EDITORIAL: Putting people last

Extremists give Lincoln County the shaft




Carpetbagging "environmental" groups have convinced U.S. District Judge David Hagen to delay a scheduled auction of some 6,300 acres of federally controlled land in Lincoln County near Mesquite, so that greens and bureaucrats can spend years traipsing through the desert, counting tortoises.

On Monday, Judge Hagen ruled that before the Bureau of Land Management can dispose of the land, as authorized by the federal Lincoln County Land Act of 2000, the agency must complete an environmental impact statement. As a result of this decision, the BLM has canceled the auction, which had been slated for August.

Mind you, the good folks in Lincoln County (pop. 4,000) would like nothing better than to conduct the auction, sell the property, and put it on the local tax rolls. Roughly 98 percent of the land in the county is in government hands, and with so little property in private hands to generate revenues, times are so tough there the taxpayers had to lay off the county manager.

But no. Three out-of-state environmental groups have abused the litigation process and placed the fate of endangered tortoises -- which may or may not be situated on the land in question, and for which millions of acres have already been barred to meaningful human use -- above the welfare of the actual people of Lincoln County ... not to mention those who might move there and pay taxes if the land were made available for development.

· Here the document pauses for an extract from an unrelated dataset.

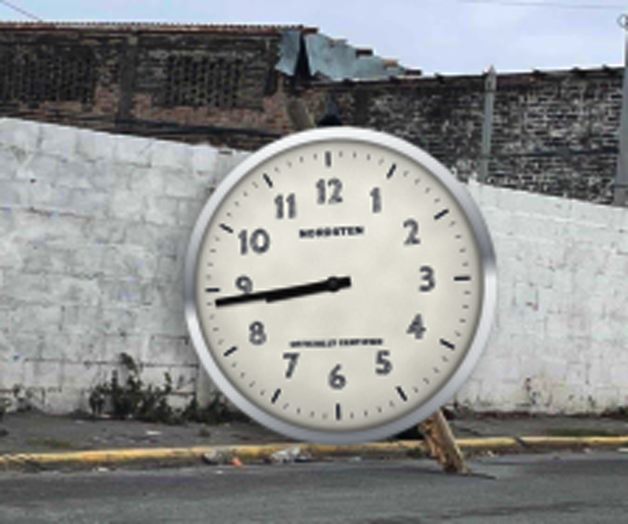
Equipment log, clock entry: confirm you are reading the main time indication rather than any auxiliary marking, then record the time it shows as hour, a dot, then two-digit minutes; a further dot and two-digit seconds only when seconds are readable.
8.44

BLM officials say the EIS process could take as long as a couple of years, due in large part to the necessity of conducting hearings to receive thoroughly predictable public "input."

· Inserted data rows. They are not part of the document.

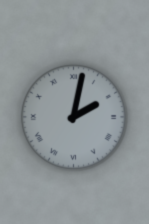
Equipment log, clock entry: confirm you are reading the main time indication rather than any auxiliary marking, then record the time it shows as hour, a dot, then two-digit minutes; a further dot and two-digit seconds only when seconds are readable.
2.02
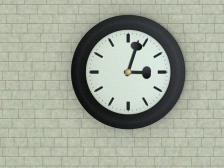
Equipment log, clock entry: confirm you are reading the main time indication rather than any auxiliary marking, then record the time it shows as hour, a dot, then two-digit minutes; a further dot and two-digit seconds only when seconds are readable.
3.03
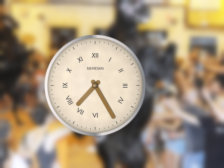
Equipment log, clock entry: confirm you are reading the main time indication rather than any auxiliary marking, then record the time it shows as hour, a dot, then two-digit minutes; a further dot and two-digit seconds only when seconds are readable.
7.25
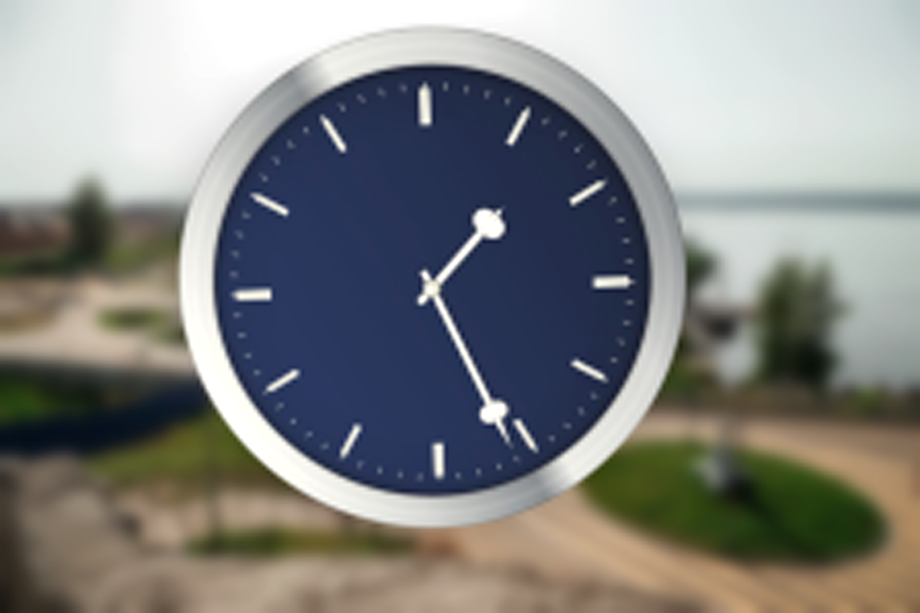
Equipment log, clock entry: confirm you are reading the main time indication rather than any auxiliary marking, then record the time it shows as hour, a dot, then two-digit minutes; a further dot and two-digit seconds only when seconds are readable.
1.26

And if, at the end of this process, the EIS concludes the land sales can go forward? You can bet the greens will be ready to file another round of lawsuits to impose further delays, protesting the results of the very EIS process they now demand.

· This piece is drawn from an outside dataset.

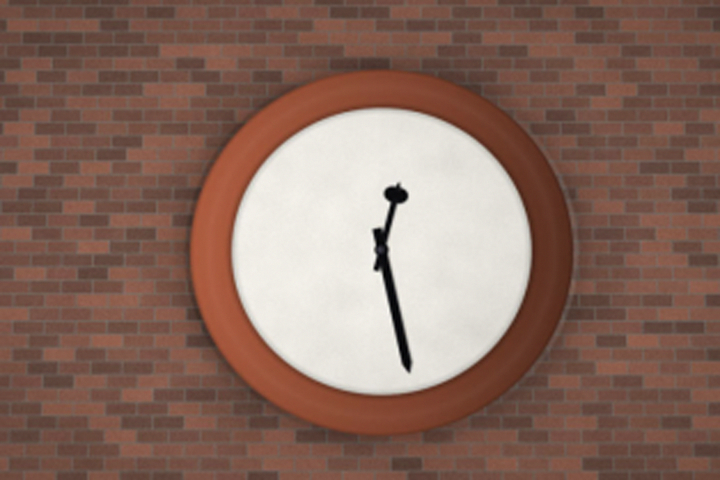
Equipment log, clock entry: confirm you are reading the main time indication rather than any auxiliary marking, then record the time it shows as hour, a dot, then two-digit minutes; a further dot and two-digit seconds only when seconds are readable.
12.28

Said attorney Christopher Krupp of the Western Land Exchange Project, representing the three out-of-state environmental groups: "BLM acts as though its role is to expedite the rapid development of southeastern Nevada." Well, it should be.

In a better world, Mr. Krupp and his cohorts would be forced to compensate the people of Lincoln County for the tax revenues they'll forgo as a consequence of this lawsuit.

Since that won't happen, at the very least, individuals or organizations with absolutely no connection with Southern Nevada or her people should lose their standing to bring lawsuits that prevent us from becoming stewards of our own lands. The Endangered Species Act -- for starters -- must be revamped, if not repealed entirely.